EV開発プロジェクトについて(2011年2月定例会)

EV開発プロジェクトについて - 質問 -

最後に、EV開発プロジェクトについてお伺いいたします。

本年1月、私は経済企業委員会の県外視察にて、株式会社淀川製作所のあっぱれEVプロジェクトについてお話を伺ってまいりました。とても元気をいただきましたので、皆様に御紹介したいと思います。

同社のある大阪守口市は、高度経済成長期には松下電器産業や三洋電機といった家電メーカーの企業城下町として大いに栄えたものづくりの町であります。それは同時に、松下、三洋の2大企業と、それに連なる多くの中小企業、多くは町工場に支えられるという地場産業構造を形成し、行政的には長らく法人税に依存する財政構造にあったと言えます。

やがて、1980年代から大手メーカーの生産拠点や部品製造部門が次々と海外へ移り、2009年12月には、ついにパナソニックと三洋が合併し、10兆円規模の世界企業となり、企業城下町守口市の産業は空洞化、ほとんど行き詰まってしまったのであります。ピーク時には、およそ72億円あった同市の法人市民税収は、2004年には最盛期の7割減にまで落ち込み、実質収支赤字となり、財政再建団体への転落の危機を迎えることとなったのであります。

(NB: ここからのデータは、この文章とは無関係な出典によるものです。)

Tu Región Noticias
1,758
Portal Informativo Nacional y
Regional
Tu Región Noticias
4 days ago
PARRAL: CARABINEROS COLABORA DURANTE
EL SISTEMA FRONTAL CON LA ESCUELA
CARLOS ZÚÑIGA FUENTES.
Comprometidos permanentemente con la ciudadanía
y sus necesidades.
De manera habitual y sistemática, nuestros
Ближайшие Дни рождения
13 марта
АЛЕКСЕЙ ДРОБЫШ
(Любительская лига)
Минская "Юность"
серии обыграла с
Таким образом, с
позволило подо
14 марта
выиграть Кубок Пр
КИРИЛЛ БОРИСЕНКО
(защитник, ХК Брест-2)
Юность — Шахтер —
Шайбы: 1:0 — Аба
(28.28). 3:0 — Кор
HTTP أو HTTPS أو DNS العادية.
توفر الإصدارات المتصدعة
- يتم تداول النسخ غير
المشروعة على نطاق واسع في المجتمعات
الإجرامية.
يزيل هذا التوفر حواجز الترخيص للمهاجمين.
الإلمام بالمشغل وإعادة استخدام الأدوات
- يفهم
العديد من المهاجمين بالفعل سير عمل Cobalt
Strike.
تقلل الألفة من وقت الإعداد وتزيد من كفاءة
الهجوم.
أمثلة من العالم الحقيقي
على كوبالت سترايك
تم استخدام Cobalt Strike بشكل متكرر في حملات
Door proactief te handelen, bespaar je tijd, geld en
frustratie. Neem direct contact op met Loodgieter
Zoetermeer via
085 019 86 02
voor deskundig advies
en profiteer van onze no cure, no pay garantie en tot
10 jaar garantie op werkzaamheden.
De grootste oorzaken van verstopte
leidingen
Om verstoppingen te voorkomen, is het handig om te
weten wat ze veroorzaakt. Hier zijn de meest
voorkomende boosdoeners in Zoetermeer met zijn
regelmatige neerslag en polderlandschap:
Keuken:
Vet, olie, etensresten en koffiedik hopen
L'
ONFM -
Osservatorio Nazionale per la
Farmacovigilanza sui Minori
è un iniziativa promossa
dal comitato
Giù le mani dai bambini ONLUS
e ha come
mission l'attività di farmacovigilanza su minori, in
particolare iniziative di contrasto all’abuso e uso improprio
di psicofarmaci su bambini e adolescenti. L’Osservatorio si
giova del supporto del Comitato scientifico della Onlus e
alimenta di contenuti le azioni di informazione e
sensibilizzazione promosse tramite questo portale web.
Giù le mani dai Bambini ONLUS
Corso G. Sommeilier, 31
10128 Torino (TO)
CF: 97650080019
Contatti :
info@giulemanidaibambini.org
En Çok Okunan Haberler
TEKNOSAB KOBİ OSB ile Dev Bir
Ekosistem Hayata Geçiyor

株式会社淀川製作所のあっぱれEVプロジェクトは、まさにこうした危機的背景の中から生まれました。同社は、もともと金属加工、機械加工を中心とした部品製造業でしたが、下請受注が激減する中、このままではじり貧とばかり、同社の小倉庸敬社長は、下請から自社ブランドメーカーへの転身を心ひそかに模索し続けていたのでございます。そして、ちょうどそのころ、地元で開催された環境フォーラムに参加した小倉社長は、電気自動車に関する講演を聞いて、大変な衝撃を受けたそうであります。

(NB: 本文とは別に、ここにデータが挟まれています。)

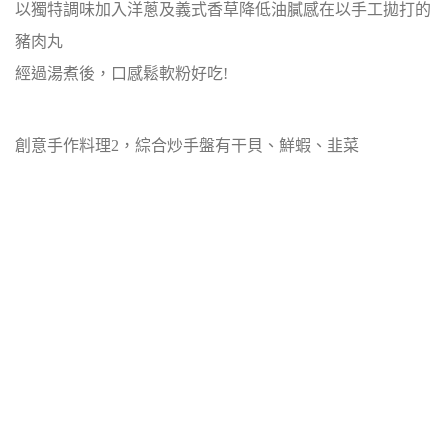
以獨特調味加入洋蔥及義式香草降低油膩感在以手工拋打的
豬肉丸
經過湯煮後，口感鬆軟粉好吃!
創意手作料理2，綜合炒手盤有干貝、鮮蝦、韭菜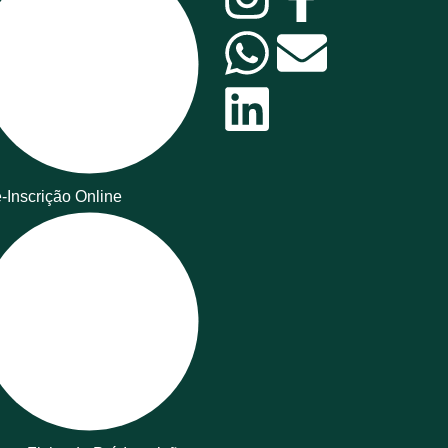
-Inscrição Online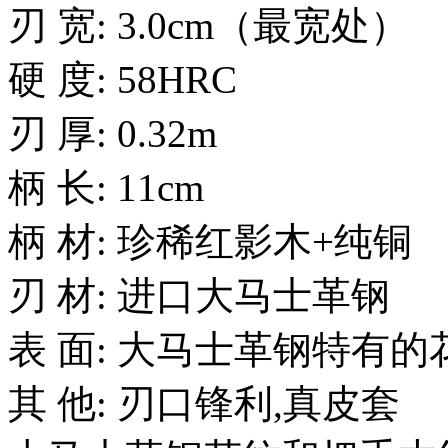
刃 宽: 3.0cm（最宽处）
硬 度: 58HRC
刃 厚: 0.32m
柄 长: 11cm
柄 材: 珍稀红影木+纯铜
刃 材: 进口大马士革钢
表 面: 大马士革钢特有
其 他: 刃口锋利,真皮套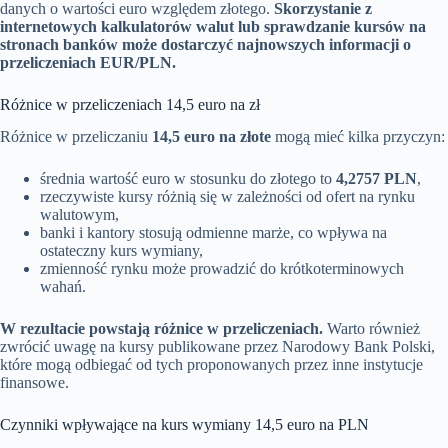
danych o wartości euro względem złotego.
Skorzystanie z
internetowych kalkulatorów walut lub sprawdzanie kursów na
stronach banków może dostarczyć najnowszych informacji o
przeliczeniach EUR/PLN.
Różnice w przeliczeniach 14,5 euro na zł
Różnice w przeliczaniu
14,5 euro na złote
mogą mieć kilka przyczyn:
średnia wartość euro w stosunku do złotego to
4,2757 PLN
,
rzeczywiste kursy różnią się w zależności od ofert na rynku
walutowym,
banki i kantory stosują odmienne marże, co wpływa na
ostateczny kurs wymiany,
zmienność rynku może prowadzić do krótkoterminowych
wahań.
W rezultacie powstają różnice w przeliczeniach.
Warto również
zwrócić uwagę na kursy publikowane przez Narodowy Bank Polski,
które mogą odbiegać od tych proponowanych przez inne instytucje
finansowe.
Czynniki wpływające na kurs wymiany 14,5 euro na PLN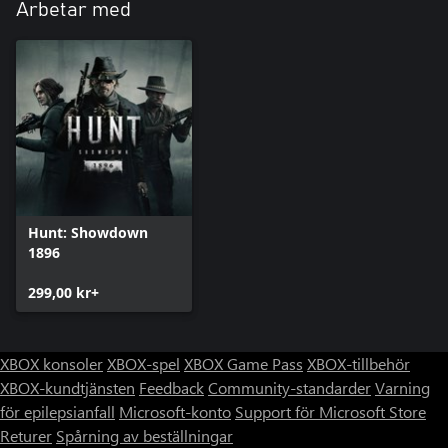
Arbetar med
Hunt: Showdown
1896
299,00 kr+
XBOX konsoler
XBOX-spel
XBOX Game Pass
XBOX-tillbehör
XBOX-kundtjänsten
Feedback
Community-standarder
Varning
för epilepsianfall
Microsoft-konto
Support för Microsoft Store
Returer
Spårning av beställningar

それは、講師の次のセリフによってでありました。「電気自動車は簡単なんです。加工を除けば組み立てる場所があればいいし、部品が少ないから工程も少ない。その気になれば町工場でもできますよ。」、「簡単、町工場でも」という強烈なインパクトは、次の瞬間、「いける、これはいけるで」というインスピレーションに変わり、その年、プロジェクトを本格的にスタートさせることとなったのであります。

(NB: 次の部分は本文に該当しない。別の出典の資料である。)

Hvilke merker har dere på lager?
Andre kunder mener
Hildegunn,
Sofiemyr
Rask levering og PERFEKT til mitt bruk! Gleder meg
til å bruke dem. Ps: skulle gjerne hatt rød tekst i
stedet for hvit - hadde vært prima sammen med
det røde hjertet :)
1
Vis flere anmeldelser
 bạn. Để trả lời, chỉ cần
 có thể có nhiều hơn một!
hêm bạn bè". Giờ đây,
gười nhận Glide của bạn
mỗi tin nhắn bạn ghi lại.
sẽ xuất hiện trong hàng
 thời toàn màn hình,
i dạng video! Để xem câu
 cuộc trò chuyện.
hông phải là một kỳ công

「家電の町に家電の自動車を走らせるんや」、閉塞感でいっぱいの大阪が元気になる花火を打ち上げたい。沈みそうな日本経済に、小さくても明かりをともしたい。ただ、その思いだけで始まったあっぱれEVプロジェクトでありましたが、その思いはいつしか多くの方々を巻き込み、社会的なプロジェクトとなっていったのであります。

当時のことを小倉社長は、光り輝く地獄の日々と名づけるほど、失敗と挫折の毎日だったそうですが、志を貫かれ、ついに2010年、あっぱれEVプロジェクトは、大阪の経済活性化に貢献した個人や団体を表彰する大阪商工会議所主催の大阪活力グランプリ2010において、見事グランプリに輝いたのであります。

小倉社長は、同社のあっぱれEVプロジェクトを奮闘記としてまとめた著書、「町工場のおやじ、電気自動車に挑む」の結びを、こんなすてきなメッセージでくくっています。「こんなに小さな会社でも、本気でやったら何でもできるんやで」、私は2年目を迎える本県のEV開発プロジェクトの推進は、いつにかかって小倉社長のような中小企業関係者の本気をどのように引き出すか、そこに最大のポイントがあると確信をいたします。

翻って、このたび上程された新年度当初予算案には、EV開発プロジェクト推進事業費が特別枠として計上され、自動車を初めとするさまざまな製品の電動化やビジネスモデルの開発など、新たなEV関連産業の創出を図るとされております。これには私の周囲でも、自動車、バイク、設備機械など、実に多くの経営者の皆様から高い期待を寄せられておりまして、その実感からも私は新たなEV関連産業の創出には、分野を超えたより多くの中小企業の参画が必要不可欠であり、まさに先ほどの株式会社淀川製作所のように、志を掲げ、本気で取り組む中小企業をどれだけ輩出できるかがかぎになると考えるのであります。

そこで、お伺いをいたします。

EV開発プロジェクトにおいて、中小企業の参画を促すため、県はどのように取り組まれるのか、御所見をお示しください。

以上で私の質問を終わります。御清聴いただき、まことにありがとうございました。(拍手)

EV開発プロジェクトについて - 答弁 -

答弁:経済労働部長

最後に、EV開発プロジェクトにおいて、中小企業の参画を促すため、どのように取り組むのかとのお尋ねでございました。

木村議員お話のとおり、EV開発プロジェクトの推進に当たりましては、独自技術や機動力を持つ中小企業の意欲ある取り組みと関連企業の積極的な参画が極めて重要であると認識をいたしております。

このため、県では昨年4月に設置しましたEV開発センターにおいて、改造電気自動車1号車の試作に、8企業から整備士10名の参加を得て、技術の講習に努めましたほか、県内3カ所で技術講習会を開催するなど、県内企業への普及とプロジェクトへの参加促進に取り組んでいるところでございます。

また、昨年10月に設立されました自動車整備、鉄鋼、機械など、121企業、団体等で組織する愛媛県EV推進協会におきまして、EV関連のビジネス化に向けた研究が進められているほか、既に6企業が愛媛産業振興財団の助成を受けまして、独自に改造電気自動車や改造キットなどの技術開発を進めており、EV開発センターを中心にこれらの支援にも努めているところでございます。

さらに、来年度はバッテリー制御システムなど、企業との共同研究の拡充や、新居浜高等技術専門校、自動車整備科への低電圧取り扱いコースの新設、関係団体のニーズに合わせた技術講習会の実施のほか、民間人によるEV事業化アドバイザーを設置しまして、EV関連分野への参入に意欲的な企業の発掘や、事業化支援を強化することとしておりまして、引き続き幅広く中小企業の参画を求めながら、EV関連ビジネスの創出を図ってまいりたいと考えております。